Once you have determined what type of case that you want to get to protect and transport for your guitar, the next challenge is finding one that will fit your instrument. In order to find the best fit, you will need to get the following measurements:

Overall Length

This is the overall length of your guitar, from the top of the headstock to the bottom of the body. 

Body Length

This is the length of the body of the guitar, not including the neck joint. Measure it from the back of guitar for the best accuracy. 

Lower Bout Width

This is the width of the guitar at the lowest (and typically widest) area of the body. This is the area furthest away from the neck of the guitar.

Middle Bout (Waist) Width

Most guitars have a curved shape that narrows and then expands out again. That is the waist, or middle bout, of the guitar.

Upper Bout Width

The widest area of the guitar above the waist, closest to the neck.

Body Depth

Measure the height of the body of the guitar at the thickest point. 


Here is a chart that illustrates where to get these measurements on your instrument. 

Once you have these measurements in hand, you can compare that information to the information provided in the listing of the case you are looking at, and determine if your instrument will fit properly. Keep in mind that there are a variety of guitar shapes and features that you may need to take into consideration. 


Additional Considerations

Even though you have all of the measurements lined up, there are some other things to take into consideration.

Tremolo Arms

Some electric guitars have a tremolo arm that can't be removed, so you need to take that into consideration when measuring your guitar for the right case fit. Add the tremolo arm height into the body height measurement to help ensure a good fit.

Horns and Body Features

Does your guitar have a horn that sticks up above the neck joint, then you have to take that length into consideration as well. Add that to the body length measurement to help ensure a good fit. 

Strap Locks

If your guitar has a strap lock that sticks out of the bottom, or top of the body, then you should add those into your overall body length measurement.

Slope of Body Curves

Even though you have the measurements for the lower bout, waist, and middle bout, those measurements don't help you see the slope or curve of your instrument, so while a case might look like it fits based on your measurements, if the slope of the curve is not the same as the case, sometimes that can prevent a good fit. 

Don't Overdo It!

As important as it is to have your instrument fit in a case, you have to also watch to make sure that the case you are getting is not too large for your instrument. Having a larger case can be just as detrimental as having no case at all. If your guitar has lots of room to move around inside the case, then the case is not a good fit for your instrument, and can cause damage over time.


Additional Resources

Many case manufacturers will have a "case finder" tool available that can help you find a case that will fit your instrument. You can try to lookup matches for your guitar by choosing the type of instrument, the manufacturer, and the model to see if any options are available, or you can search by dimensions to find the best fit. 
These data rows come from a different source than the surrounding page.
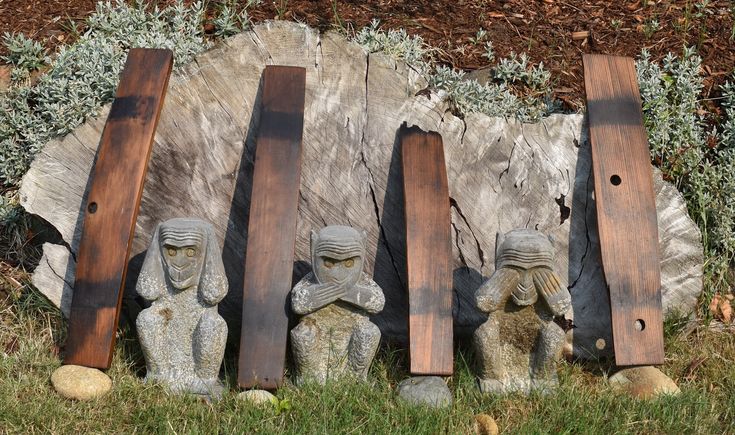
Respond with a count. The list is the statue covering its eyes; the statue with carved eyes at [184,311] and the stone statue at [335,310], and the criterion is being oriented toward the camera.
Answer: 3

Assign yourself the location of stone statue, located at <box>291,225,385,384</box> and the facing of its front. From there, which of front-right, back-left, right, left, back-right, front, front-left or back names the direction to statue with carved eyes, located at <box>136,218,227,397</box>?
right

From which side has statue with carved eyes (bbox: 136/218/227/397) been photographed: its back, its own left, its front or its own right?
front

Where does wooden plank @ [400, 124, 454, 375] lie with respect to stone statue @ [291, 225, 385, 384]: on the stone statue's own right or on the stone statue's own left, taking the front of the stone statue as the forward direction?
on the stone statue's own left

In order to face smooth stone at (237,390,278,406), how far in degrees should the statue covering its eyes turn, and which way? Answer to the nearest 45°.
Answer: approximately 90° to its right

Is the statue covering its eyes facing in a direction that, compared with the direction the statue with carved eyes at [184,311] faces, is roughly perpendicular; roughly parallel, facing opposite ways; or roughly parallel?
roughly parallel

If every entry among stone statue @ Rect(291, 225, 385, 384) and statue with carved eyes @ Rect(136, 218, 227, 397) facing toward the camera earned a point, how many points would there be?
2

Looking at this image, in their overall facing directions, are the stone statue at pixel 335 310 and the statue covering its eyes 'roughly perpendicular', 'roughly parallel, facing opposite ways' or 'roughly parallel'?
roughly parallel

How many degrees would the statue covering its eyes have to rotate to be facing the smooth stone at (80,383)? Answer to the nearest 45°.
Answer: approximately 90° to its right

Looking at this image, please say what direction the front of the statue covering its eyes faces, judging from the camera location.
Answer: facing the viewer

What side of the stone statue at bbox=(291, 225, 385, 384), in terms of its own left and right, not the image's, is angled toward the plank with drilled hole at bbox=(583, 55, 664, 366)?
left

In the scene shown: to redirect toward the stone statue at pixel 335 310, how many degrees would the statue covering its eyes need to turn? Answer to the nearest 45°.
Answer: approximately 90° to its right
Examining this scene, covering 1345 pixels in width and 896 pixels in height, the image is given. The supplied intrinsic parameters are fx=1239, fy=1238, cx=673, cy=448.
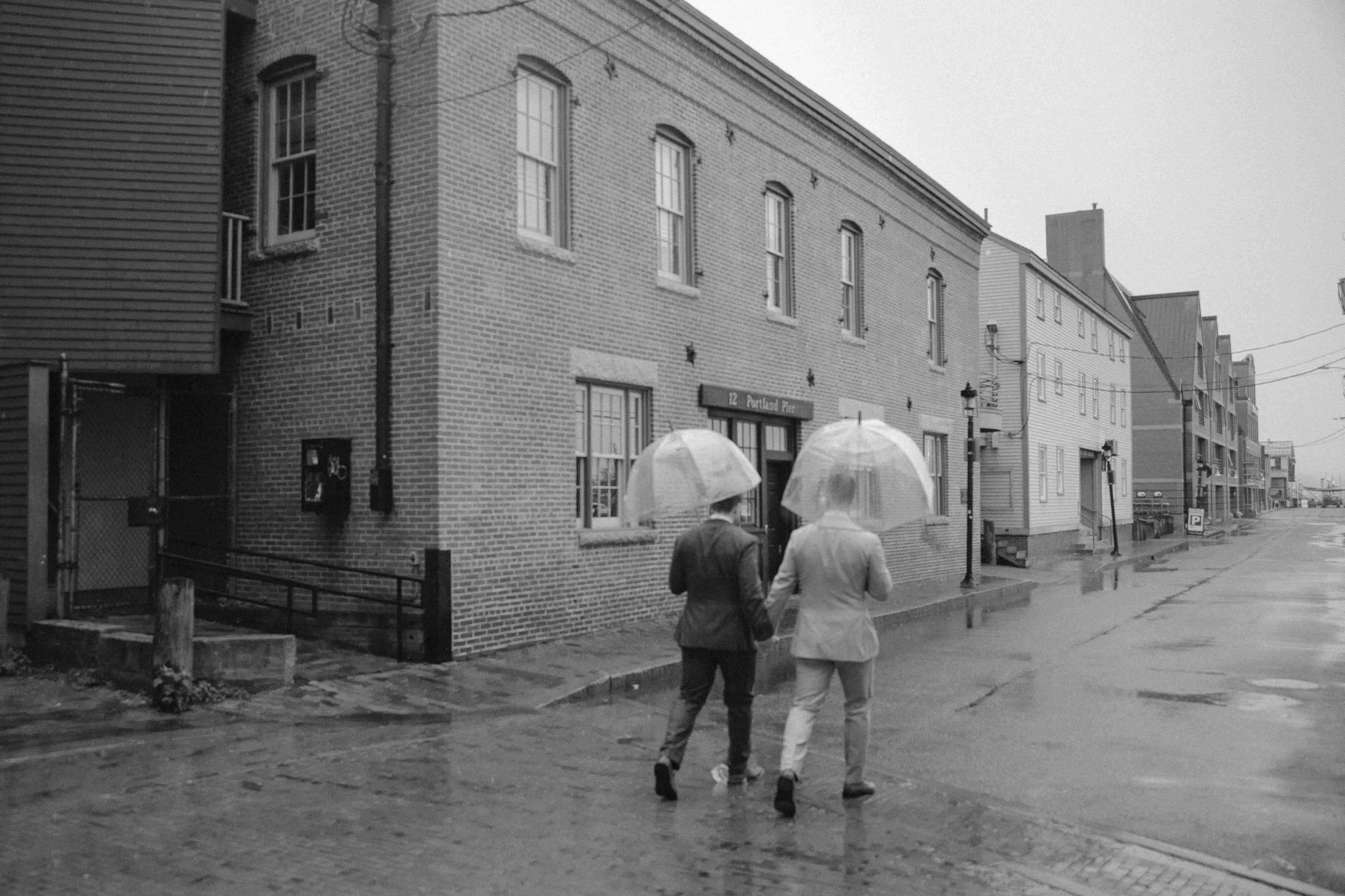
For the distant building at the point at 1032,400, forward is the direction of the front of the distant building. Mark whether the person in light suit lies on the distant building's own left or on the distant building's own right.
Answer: on the distant building's own right

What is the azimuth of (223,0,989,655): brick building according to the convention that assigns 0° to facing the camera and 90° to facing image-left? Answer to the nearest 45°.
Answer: approximately 315°

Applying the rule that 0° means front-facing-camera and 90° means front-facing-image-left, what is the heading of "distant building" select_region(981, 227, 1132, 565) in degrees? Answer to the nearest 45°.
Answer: approximately 315°

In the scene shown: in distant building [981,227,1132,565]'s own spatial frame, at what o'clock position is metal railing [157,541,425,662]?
The metal railing is roughly at 2 o'clock from the distant building.

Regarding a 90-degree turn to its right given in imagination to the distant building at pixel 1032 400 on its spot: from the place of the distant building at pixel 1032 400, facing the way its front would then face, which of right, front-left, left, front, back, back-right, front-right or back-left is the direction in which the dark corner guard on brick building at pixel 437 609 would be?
front-left

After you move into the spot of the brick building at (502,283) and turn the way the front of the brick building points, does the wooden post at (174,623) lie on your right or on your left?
on your right

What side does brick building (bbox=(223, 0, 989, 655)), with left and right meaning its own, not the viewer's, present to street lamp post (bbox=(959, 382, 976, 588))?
left

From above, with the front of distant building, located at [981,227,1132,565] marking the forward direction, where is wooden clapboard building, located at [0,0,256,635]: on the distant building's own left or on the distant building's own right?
on the distant building's own right

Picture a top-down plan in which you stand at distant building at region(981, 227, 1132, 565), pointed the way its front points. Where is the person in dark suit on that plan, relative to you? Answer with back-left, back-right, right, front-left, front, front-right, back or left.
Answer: front-right

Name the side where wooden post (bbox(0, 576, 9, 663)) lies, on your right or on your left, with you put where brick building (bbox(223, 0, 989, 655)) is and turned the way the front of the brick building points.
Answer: on your right

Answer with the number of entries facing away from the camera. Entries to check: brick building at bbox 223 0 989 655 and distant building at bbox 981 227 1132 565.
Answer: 0

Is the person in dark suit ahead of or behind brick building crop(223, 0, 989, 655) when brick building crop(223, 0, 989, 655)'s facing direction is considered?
ahead

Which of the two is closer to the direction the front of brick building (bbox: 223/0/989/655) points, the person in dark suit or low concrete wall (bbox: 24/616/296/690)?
the person in dark suit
Gator Cases has a Case Finder tool available at


Finding the Best Fit

Once you have found a case type that you like, and determined that all of your measurements will fit within the dimensions provided by the manufacturer or seller of the case, then the last part of the puzzle is trying it out. Hopefully this guide will help you find a better fitting case for your guitar, so that you can keep making music and have peace of mind that your instrument is perfectly protected!